WHAT YOU ARE ASKED TO DO:
Repeat exactly the lines from the first line of the records through the line containing "pinky tip: (1182, 1593)", and nothing more.

Top of SOURCE DATA

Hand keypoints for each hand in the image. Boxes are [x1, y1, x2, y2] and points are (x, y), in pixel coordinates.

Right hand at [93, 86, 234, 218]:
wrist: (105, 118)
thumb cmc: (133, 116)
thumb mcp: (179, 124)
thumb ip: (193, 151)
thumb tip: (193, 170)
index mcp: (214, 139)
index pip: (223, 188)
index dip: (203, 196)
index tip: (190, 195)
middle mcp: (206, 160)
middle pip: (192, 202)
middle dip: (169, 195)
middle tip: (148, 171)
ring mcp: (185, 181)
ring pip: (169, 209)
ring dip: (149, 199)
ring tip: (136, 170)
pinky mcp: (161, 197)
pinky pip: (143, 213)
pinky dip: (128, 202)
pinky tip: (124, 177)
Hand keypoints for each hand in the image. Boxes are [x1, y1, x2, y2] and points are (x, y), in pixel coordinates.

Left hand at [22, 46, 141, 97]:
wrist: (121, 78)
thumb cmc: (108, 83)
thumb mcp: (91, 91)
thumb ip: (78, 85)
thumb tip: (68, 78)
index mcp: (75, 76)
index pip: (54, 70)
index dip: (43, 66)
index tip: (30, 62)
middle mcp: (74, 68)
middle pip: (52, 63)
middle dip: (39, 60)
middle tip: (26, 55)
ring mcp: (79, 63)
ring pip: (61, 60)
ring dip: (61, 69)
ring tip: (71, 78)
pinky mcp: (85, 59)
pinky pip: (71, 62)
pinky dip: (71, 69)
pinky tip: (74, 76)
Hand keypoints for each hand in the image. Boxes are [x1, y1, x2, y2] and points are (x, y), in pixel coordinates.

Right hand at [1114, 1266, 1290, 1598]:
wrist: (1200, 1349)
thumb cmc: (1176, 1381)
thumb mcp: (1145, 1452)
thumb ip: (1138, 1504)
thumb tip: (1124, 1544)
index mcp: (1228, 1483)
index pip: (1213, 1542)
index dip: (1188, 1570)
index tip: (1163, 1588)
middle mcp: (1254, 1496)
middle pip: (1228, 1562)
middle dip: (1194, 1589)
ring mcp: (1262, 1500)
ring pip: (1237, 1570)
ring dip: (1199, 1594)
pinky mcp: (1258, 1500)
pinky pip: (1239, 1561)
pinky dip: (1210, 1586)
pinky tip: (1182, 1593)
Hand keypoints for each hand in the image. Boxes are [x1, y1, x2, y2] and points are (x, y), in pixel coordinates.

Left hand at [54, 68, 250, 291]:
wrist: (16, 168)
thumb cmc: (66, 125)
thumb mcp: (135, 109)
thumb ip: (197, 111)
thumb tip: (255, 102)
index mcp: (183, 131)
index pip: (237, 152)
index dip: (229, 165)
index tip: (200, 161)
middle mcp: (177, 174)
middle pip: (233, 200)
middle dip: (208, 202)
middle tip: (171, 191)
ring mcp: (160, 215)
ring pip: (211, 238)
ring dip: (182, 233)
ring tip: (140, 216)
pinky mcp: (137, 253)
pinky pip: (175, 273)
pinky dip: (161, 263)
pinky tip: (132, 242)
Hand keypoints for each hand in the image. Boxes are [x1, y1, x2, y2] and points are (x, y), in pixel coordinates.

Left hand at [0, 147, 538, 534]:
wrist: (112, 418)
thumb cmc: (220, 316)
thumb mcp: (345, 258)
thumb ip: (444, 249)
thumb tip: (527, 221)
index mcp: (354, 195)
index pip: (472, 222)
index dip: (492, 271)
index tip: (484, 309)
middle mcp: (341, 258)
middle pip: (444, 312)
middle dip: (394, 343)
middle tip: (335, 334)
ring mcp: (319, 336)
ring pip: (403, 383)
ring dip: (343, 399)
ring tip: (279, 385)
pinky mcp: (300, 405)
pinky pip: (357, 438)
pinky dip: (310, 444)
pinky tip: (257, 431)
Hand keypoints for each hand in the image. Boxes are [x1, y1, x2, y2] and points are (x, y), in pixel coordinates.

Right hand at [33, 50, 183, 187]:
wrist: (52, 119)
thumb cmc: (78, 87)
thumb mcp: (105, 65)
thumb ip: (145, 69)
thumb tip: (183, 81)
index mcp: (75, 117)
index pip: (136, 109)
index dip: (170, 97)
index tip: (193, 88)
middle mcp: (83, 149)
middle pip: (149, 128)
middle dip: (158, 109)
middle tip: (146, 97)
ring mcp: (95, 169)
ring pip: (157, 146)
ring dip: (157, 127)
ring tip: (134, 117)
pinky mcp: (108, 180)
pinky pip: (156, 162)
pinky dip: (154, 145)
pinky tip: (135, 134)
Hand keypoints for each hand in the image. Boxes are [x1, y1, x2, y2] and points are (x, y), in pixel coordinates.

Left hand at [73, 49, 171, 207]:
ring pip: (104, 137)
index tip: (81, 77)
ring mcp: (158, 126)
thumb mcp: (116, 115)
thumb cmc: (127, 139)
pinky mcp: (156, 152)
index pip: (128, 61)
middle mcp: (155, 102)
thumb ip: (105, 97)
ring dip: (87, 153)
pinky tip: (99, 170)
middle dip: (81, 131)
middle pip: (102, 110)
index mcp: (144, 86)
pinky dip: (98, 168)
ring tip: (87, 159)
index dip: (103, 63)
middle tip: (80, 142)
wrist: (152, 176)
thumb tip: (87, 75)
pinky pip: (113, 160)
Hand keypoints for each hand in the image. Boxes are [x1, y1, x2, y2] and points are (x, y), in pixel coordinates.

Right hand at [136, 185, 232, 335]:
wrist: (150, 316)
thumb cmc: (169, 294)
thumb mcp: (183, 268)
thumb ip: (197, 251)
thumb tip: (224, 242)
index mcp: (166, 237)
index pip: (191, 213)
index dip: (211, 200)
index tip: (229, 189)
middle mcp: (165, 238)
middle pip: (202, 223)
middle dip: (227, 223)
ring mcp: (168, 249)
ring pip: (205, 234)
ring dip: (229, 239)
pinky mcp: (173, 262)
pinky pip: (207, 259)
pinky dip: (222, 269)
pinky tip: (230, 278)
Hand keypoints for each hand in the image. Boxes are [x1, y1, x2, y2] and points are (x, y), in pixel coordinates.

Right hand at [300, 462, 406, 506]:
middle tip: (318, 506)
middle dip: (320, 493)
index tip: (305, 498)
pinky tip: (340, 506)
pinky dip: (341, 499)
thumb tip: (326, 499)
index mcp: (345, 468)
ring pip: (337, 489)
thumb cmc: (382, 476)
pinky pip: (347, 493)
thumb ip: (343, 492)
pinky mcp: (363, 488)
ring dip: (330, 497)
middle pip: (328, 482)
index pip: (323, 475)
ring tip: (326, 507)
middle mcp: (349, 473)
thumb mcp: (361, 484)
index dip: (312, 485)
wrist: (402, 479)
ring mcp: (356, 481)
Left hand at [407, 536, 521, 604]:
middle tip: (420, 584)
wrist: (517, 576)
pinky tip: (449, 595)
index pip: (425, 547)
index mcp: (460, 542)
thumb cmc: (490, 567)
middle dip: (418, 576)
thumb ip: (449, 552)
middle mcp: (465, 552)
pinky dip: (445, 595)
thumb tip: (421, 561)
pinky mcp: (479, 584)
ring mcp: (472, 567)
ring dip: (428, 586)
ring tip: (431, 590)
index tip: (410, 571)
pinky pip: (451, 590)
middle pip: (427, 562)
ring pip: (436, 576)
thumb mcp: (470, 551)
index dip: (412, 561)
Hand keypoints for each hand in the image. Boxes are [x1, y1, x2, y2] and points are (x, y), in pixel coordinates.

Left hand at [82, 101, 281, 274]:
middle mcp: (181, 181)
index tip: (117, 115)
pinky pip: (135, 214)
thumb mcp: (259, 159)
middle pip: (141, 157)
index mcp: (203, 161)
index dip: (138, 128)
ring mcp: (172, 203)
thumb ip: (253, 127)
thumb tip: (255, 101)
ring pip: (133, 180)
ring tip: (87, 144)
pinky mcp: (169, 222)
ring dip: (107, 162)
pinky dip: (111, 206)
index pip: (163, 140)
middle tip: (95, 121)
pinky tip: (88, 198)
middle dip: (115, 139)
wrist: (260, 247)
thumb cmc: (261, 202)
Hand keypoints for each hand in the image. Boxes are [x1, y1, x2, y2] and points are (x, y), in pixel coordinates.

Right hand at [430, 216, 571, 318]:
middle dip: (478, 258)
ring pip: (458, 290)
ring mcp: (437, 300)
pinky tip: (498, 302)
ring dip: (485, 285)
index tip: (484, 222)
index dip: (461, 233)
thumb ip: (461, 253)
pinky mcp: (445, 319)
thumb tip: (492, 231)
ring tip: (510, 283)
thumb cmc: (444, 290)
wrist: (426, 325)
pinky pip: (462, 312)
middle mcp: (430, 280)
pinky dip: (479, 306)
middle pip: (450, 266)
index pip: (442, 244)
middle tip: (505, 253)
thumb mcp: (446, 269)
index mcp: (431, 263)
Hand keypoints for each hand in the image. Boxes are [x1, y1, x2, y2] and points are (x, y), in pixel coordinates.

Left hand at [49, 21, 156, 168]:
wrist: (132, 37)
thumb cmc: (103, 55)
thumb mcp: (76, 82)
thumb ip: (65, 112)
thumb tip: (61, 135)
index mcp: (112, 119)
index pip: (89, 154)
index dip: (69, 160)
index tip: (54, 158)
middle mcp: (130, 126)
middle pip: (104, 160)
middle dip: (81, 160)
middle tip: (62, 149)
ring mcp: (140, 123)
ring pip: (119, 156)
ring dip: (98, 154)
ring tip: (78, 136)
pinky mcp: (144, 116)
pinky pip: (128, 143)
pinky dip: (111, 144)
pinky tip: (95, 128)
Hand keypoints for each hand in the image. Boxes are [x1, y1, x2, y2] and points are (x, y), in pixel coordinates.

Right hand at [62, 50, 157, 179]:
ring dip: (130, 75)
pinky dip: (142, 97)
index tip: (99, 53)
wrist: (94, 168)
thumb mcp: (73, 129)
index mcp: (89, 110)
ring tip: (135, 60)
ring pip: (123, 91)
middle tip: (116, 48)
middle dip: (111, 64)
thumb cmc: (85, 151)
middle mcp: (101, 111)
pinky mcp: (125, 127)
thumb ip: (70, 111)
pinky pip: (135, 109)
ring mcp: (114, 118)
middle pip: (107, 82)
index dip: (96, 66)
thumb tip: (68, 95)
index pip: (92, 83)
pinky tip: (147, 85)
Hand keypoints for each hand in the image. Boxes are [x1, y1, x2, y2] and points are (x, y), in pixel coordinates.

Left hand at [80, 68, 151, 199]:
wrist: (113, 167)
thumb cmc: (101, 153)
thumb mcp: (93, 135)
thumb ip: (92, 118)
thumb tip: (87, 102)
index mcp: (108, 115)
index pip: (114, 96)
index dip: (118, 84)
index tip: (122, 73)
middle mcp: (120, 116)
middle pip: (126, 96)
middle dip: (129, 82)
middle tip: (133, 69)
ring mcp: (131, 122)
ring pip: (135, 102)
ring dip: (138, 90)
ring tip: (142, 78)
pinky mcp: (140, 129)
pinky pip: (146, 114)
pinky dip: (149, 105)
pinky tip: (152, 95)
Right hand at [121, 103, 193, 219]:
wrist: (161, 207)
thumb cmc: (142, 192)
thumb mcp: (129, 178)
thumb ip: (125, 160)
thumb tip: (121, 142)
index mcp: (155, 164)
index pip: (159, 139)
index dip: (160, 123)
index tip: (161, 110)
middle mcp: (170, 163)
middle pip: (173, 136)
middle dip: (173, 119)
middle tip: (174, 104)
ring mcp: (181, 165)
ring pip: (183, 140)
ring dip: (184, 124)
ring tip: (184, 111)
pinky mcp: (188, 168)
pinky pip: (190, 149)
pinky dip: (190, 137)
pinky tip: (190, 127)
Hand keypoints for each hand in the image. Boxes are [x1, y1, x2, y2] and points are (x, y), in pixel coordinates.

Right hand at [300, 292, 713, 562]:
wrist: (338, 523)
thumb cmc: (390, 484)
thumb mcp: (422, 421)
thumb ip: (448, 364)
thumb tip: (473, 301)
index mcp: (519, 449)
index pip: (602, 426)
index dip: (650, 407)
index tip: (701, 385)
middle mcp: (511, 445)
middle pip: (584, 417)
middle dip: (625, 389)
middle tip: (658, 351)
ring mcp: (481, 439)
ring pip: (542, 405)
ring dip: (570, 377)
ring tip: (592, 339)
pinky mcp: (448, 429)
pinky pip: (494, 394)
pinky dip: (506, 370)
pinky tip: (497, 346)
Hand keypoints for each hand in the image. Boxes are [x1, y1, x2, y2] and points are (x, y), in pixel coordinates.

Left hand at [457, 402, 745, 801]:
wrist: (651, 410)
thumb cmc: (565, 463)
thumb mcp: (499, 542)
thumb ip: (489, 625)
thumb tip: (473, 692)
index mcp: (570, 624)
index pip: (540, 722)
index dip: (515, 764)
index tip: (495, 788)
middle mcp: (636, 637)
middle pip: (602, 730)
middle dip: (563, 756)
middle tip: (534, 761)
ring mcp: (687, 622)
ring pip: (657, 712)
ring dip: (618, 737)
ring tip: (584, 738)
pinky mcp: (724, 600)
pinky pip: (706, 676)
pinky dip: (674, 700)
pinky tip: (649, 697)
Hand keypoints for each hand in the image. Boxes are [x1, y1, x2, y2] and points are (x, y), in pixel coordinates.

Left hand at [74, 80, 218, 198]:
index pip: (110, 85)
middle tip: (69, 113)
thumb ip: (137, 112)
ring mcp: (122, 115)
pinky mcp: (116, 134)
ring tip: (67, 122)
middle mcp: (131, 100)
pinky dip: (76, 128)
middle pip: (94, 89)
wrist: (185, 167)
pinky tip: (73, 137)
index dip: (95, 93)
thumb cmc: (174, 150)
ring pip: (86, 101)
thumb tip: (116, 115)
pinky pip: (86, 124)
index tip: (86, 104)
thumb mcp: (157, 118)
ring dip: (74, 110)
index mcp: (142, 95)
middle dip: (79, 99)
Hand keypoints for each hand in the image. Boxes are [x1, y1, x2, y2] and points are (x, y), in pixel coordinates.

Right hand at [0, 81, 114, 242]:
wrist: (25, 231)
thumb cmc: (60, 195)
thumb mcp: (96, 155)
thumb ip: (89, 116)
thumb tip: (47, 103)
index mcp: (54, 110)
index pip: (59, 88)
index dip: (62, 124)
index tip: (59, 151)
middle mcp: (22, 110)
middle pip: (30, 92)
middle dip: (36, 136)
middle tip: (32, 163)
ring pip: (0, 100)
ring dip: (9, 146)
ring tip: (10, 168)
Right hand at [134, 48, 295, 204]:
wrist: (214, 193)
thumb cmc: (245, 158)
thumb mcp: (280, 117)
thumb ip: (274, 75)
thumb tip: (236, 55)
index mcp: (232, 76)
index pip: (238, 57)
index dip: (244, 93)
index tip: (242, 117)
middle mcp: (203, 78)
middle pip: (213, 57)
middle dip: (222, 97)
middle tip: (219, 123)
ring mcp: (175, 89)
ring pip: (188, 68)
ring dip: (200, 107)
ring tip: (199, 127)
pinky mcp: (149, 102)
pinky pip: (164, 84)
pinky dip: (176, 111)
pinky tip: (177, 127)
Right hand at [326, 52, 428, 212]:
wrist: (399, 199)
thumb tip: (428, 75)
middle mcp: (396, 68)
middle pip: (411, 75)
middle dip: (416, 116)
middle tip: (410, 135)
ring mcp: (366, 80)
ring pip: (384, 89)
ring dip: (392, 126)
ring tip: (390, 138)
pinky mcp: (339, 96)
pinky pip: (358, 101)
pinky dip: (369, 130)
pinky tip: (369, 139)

Bottom of SOURCE DATA

ANSWER SPACE:
Hand keypoints for each hand in the image. Boxes are [x1, y1, x2, y2] and points are (x, y), in pixel coordinates.

Right hand at [93, 86, 234, 218]:
wrist: (105, 118)
thumb cmc: (133, 116)
thumb mcp: (179, 124)
thumb ip: (193, 151)
thumb tip: (193, 170)
index mcp: (214, 139)
index pip: (223, 188)
index dip: (203, 196)
index tip: (190, 195)
middle mcp: (206, 160)
middle pip: (192, 202)
middle dip: (169, 195)
middle tip: (148, 171)
ring mcp: (185, 181)
ring pip: (169, 209)
ring dip: (149, 199)
ring tip: (136, 170)
pinky mcp: (161, 197)
pinky pip: (143, 213)
pinky dip: (128, 202)
pinky tip: (124, 177)
Hand keypoints for each hand in the image. Boxes are [x1, y1, x2, y2] and points are (x, y), in pixel coordinates.

Left hand at [22, 46, 141, 97]:
wrist: (121, 78)
thumb cmc: (108, 83)
thumb mcp: (91, 91)
thumb ip: (78, 85)
thumb tip: (68, 78)
index mcp: (75, 76)
index pip: (54, 70)
index dip: (43, 66)
index tip: (30, 62)
middle mcp: (74, 68)
middle pip: (52, 63)
middle dip: (39, 60)
middle tip: (26, 55)
ring mcp: (79, 63)
ring pip: (61, 60)
ring dip: (61, 69)
ring tip: (71, 78)
pinky mcp: (85, 59)
pinky pip: (71, 62)
pinky dip: (71, 69)
pinky tip: (74, 76)
Hand keypoints for each hand in the image. Boxes are [x1, y1, x2, y2] and points are (x, y), in pixel coordinates.

Right hand at [1114, 1266, 1290, 1598]:
wrist: (1200, 1349)
thumb cmc: (1176, 1381)
thumb mcp: (1145, 1452)
thumb ip: (1138, 1504)
thumb tip: (1124, 1544)
index mcp: (1228, 1483)
index pip: (1213, 1542)
index dip: (1188, 1570)
index tip: (1163, 1588)
middle mcp: (1254, 1496)
middle pip: (1228, 1562)
middle dip: (1194, 1589)
ring mcp: (1262, 1500)
ring pip: (1237, 1570)
ring dip: (1199, 1594)
pinky mcp: (1258, 1500)
pinky pip: (1239, 1561)
pinky dip: (1210, 1586)
pinky tip: (1182, 1593)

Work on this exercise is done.